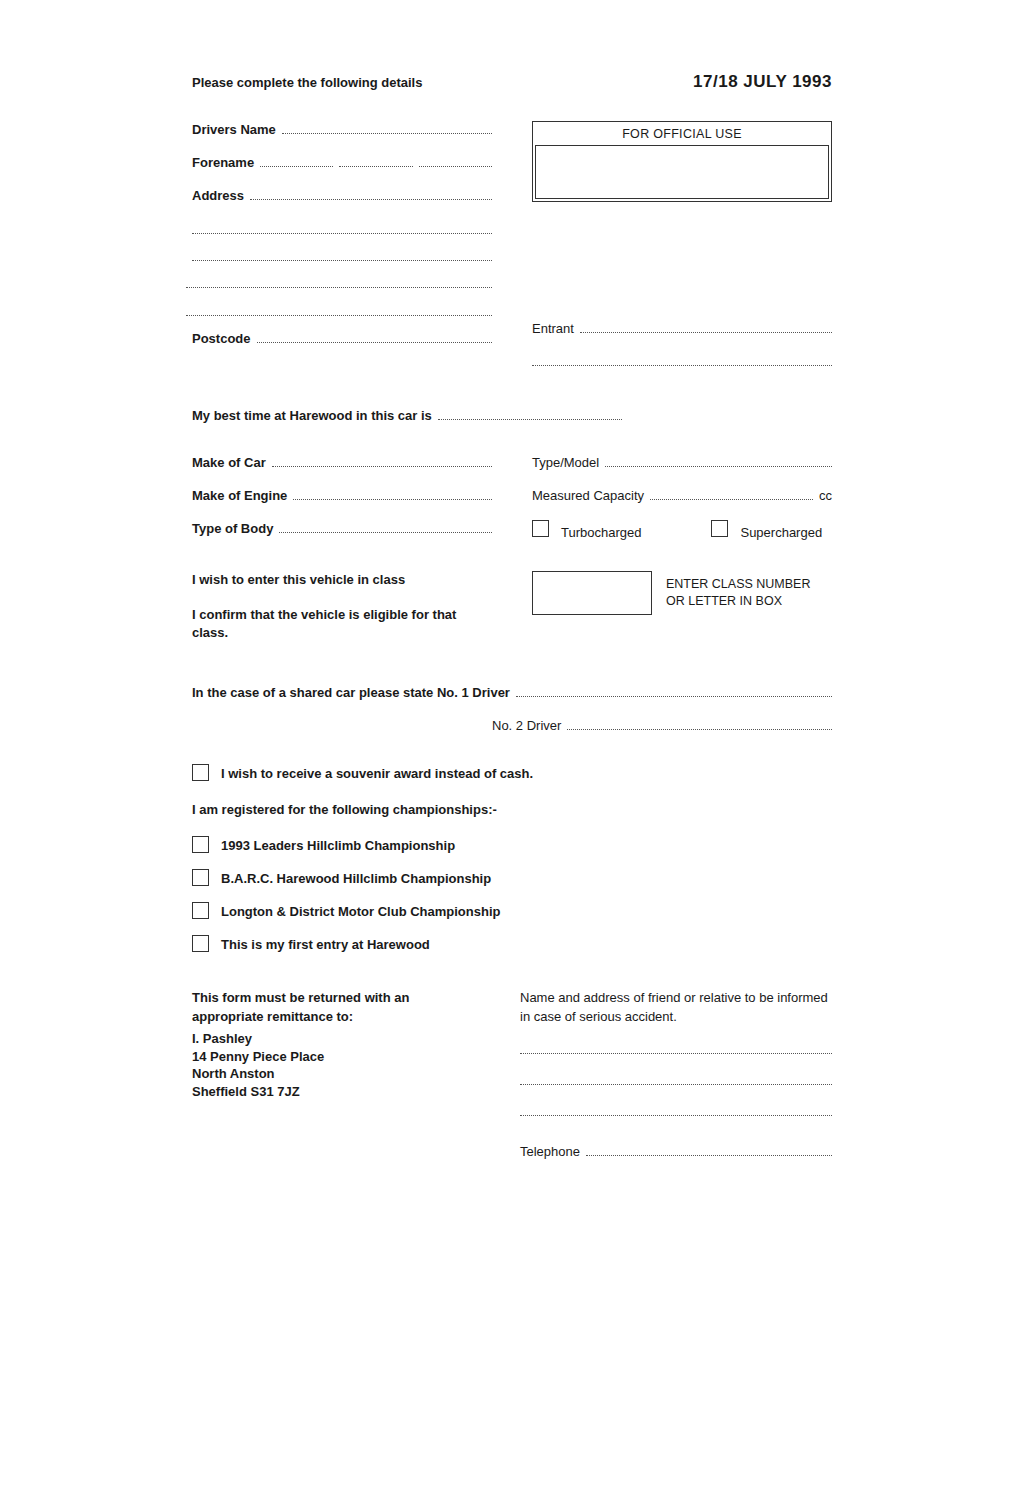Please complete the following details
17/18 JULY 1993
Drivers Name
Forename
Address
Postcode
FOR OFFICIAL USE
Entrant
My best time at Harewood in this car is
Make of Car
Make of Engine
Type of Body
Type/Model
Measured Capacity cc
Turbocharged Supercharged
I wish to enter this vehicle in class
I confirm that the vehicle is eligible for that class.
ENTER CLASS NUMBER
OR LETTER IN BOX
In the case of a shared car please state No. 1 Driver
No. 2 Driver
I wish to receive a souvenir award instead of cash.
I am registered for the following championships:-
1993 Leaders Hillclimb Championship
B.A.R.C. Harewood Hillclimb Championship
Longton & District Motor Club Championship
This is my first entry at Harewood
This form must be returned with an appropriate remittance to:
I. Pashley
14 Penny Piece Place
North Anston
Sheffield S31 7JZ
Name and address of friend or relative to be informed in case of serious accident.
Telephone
※ ※ ※
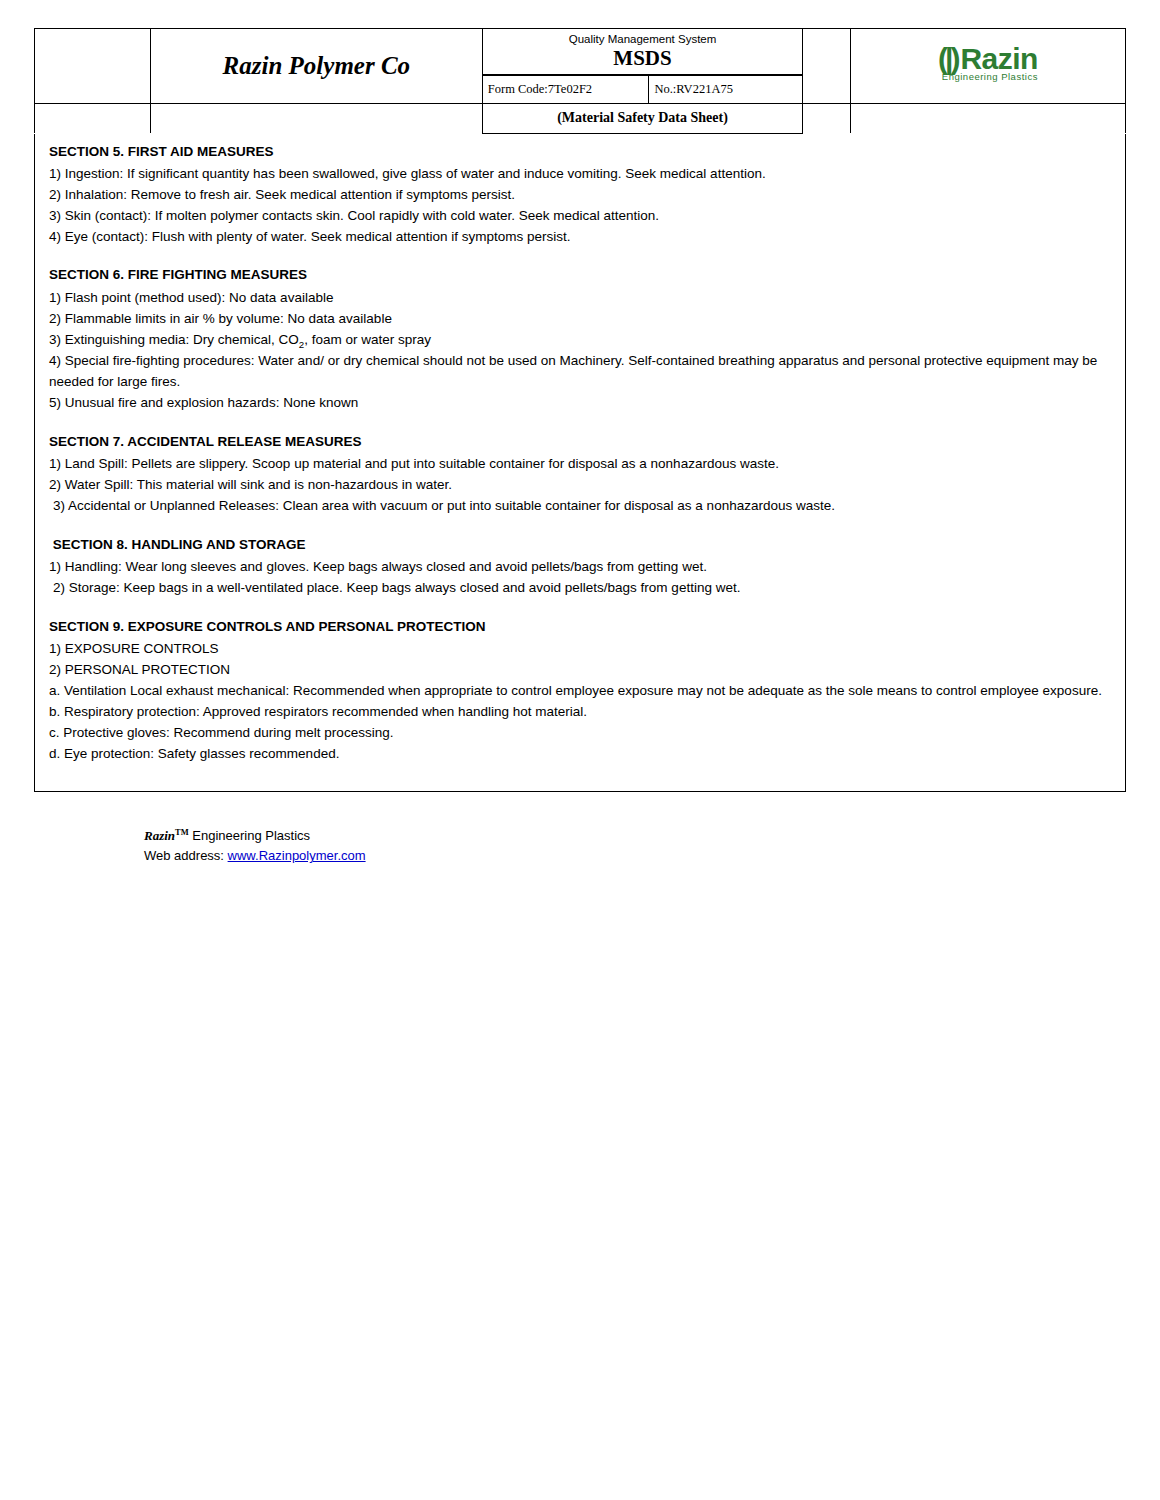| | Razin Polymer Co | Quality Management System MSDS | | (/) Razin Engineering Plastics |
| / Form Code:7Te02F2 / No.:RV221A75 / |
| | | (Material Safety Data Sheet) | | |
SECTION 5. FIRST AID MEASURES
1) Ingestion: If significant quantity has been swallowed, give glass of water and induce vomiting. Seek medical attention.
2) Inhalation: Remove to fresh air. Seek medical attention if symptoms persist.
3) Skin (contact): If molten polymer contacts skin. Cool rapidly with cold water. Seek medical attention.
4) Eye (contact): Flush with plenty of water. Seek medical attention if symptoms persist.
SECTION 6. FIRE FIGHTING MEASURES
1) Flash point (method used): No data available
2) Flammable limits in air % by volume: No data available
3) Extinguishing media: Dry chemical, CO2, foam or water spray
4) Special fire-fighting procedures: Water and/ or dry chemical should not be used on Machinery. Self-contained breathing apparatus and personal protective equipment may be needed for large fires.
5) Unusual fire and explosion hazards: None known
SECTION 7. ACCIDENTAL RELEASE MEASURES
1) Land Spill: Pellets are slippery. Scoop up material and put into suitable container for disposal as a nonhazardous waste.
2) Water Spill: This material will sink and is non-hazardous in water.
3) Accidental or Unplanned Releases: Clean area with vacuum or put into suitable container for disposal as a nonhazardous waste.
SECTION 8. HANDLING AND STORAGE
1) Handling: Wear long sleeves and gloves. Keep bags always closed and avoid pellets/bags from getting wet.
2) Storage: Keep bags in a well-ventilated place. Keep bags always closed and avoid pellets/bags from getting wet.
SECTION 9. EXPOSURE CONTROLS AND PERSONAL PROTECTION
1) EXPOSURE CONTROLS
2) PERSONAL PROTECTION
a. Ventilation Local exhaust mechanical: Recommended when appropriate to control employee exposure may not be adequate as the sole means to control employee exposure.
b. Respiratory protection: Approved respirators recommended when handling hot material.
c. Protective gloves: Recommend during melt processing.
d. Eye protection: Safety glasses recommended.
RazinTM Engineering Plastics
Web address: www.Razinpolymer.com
※ ※ ※
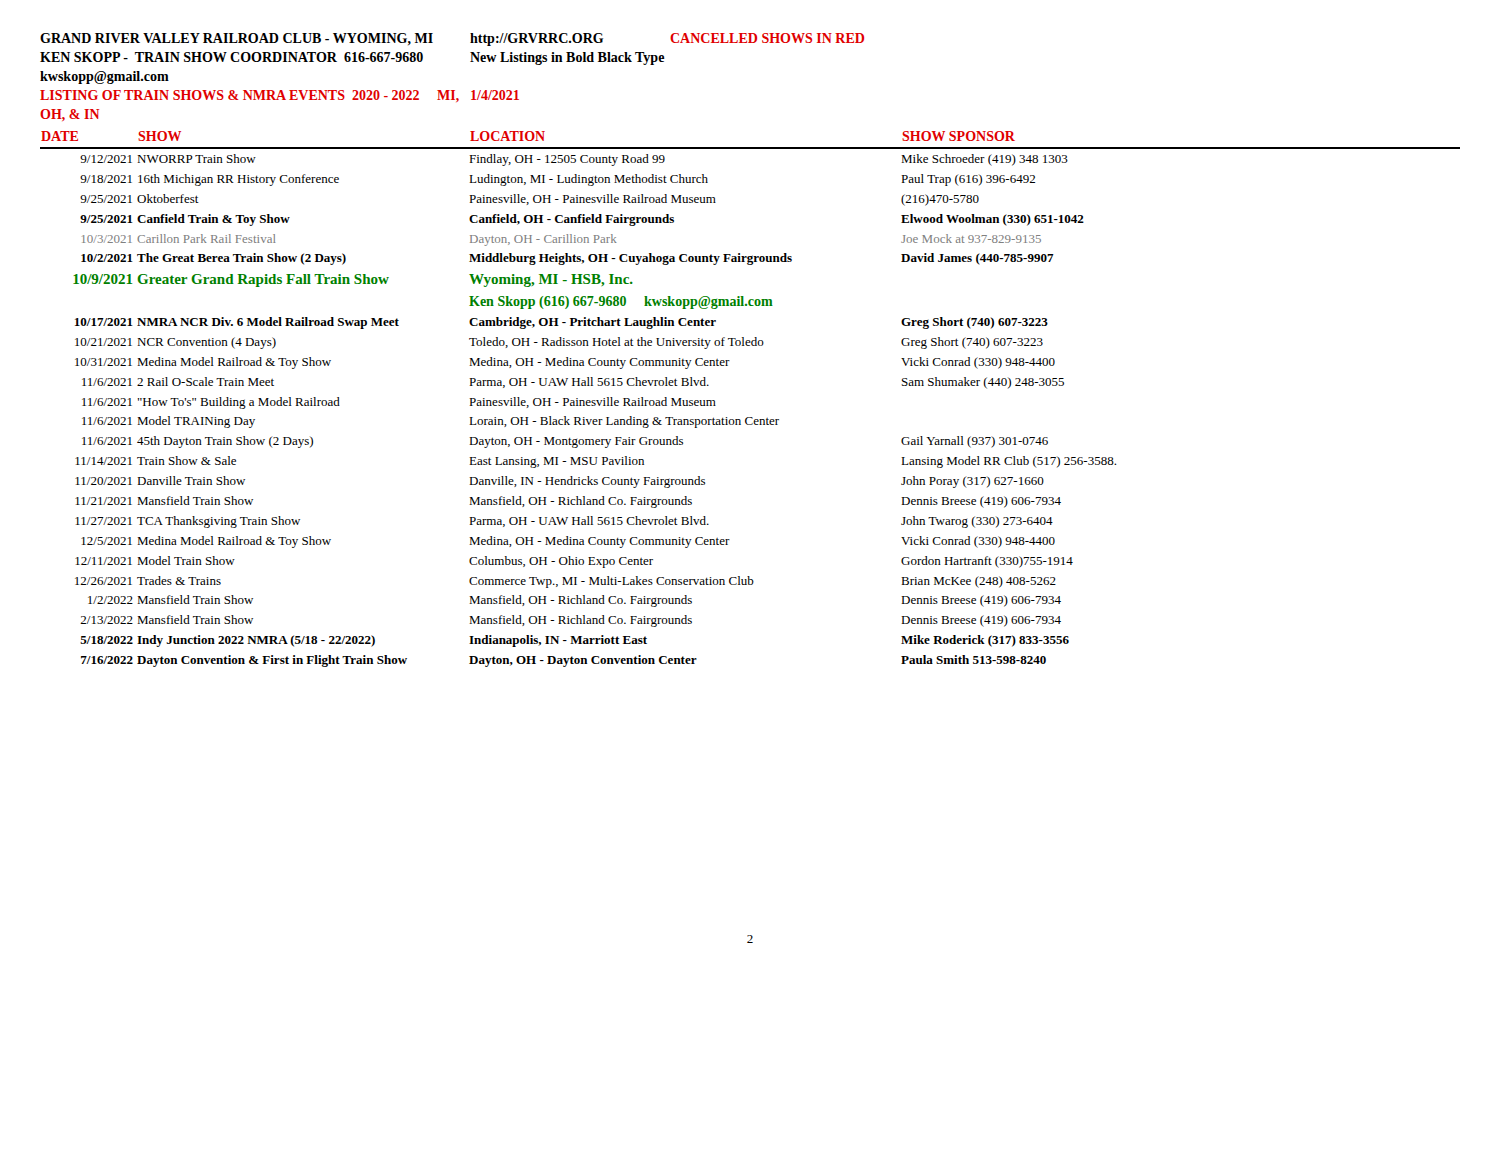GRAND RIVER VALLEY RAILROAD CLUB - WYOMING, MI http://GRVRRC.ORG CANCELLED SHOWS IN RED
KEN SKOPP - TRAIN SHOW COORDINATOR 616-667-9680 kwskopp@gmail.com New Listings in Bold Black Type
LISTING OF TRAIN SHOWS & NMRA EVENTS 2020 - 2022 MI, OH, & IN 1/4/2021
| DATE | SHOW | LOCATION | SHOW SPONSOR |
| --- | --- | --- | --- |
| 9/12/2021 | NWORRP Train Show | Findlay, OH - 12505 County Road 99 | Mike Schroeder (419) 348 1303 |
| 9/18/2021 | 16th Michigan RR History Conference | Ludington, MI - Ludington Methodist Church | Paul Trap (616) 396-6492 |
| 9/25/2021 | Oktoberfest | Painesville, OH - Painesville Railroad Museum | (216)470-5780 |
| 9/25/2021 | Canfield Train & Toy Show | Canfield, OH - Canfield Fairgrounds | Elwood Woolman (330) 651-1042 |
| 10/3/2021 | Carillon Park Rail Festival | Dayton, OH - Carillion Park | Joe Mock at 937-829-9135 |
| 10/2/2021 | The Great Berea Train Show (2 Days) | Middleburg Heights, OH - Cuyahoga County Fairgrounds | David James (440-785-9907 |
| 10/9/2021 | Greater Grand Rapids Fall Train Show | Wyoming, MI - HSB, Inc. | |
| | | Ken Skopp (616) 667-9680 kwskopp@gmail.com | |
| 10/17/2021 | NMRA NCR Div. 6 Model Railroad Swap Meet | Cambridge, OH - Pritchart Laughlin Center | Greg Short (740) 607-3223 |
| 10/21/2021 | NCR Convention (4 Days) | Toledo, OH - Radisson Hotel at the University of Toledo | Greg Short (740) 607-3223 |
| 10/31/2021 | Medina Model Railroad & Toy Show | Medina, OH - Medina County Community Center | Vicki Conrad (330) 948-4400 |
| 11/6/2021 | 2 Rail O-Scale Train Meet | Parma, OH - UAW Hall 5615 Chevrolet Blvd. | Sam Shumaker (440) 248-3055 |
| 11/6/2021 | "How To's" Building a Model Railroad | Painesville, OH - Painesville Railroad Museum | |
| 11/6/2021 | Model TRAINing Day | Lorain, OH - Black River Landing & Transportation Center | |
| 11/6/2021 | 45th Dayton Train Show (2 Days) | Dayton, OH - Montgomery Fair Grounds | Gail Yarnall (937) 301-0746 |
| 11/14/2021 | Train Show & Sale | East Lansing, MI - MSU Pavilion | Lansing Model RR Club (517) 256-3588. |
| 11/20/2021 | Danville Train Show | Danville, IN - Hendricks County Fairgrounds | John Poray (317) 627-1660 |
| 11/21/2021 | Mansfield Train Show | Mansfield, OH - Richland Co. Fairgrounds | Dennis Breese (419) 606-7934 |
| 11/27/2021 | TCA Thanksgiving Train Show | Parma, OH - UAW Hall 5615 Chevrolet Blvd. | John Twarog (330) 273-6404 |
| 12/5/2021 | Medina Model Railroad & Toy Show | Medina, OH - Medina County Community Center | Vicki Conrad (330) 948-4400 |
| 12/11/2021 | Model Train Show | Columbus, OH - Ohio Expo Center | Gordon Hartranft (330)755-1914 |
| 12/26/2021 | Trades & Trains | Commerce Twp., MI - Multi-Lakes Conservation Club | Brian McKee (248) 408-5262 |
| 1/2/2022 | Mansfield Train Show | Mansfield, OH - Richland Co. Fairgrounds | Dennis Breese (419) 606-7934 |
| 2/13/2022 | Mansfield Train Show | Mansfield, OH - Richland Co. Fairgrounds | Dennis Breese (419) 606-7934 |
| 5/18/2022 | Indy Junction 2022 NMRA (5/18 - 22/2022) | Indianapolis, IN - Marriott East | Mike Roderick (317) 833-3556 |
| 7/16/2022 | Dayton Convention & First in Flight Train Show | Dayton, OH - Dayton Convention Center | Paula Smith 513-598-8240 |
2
※ ※ ※
Within the material above, output exactly the lines from the one with "Type of Body" through the one with "No. 2 Driver", end lines included, and nothing besides.

Type of Body
Type/Model
Measured Capacity cc
Turbocharged Supercharged
I wish to enter this vehicle in class
I confirm that the vehicle is eligible for that class.
ENTER CLASS NUMBER
OR LETTER IN BOX
In the case of a shared car please state No. 1 Driver
No. 2 Driver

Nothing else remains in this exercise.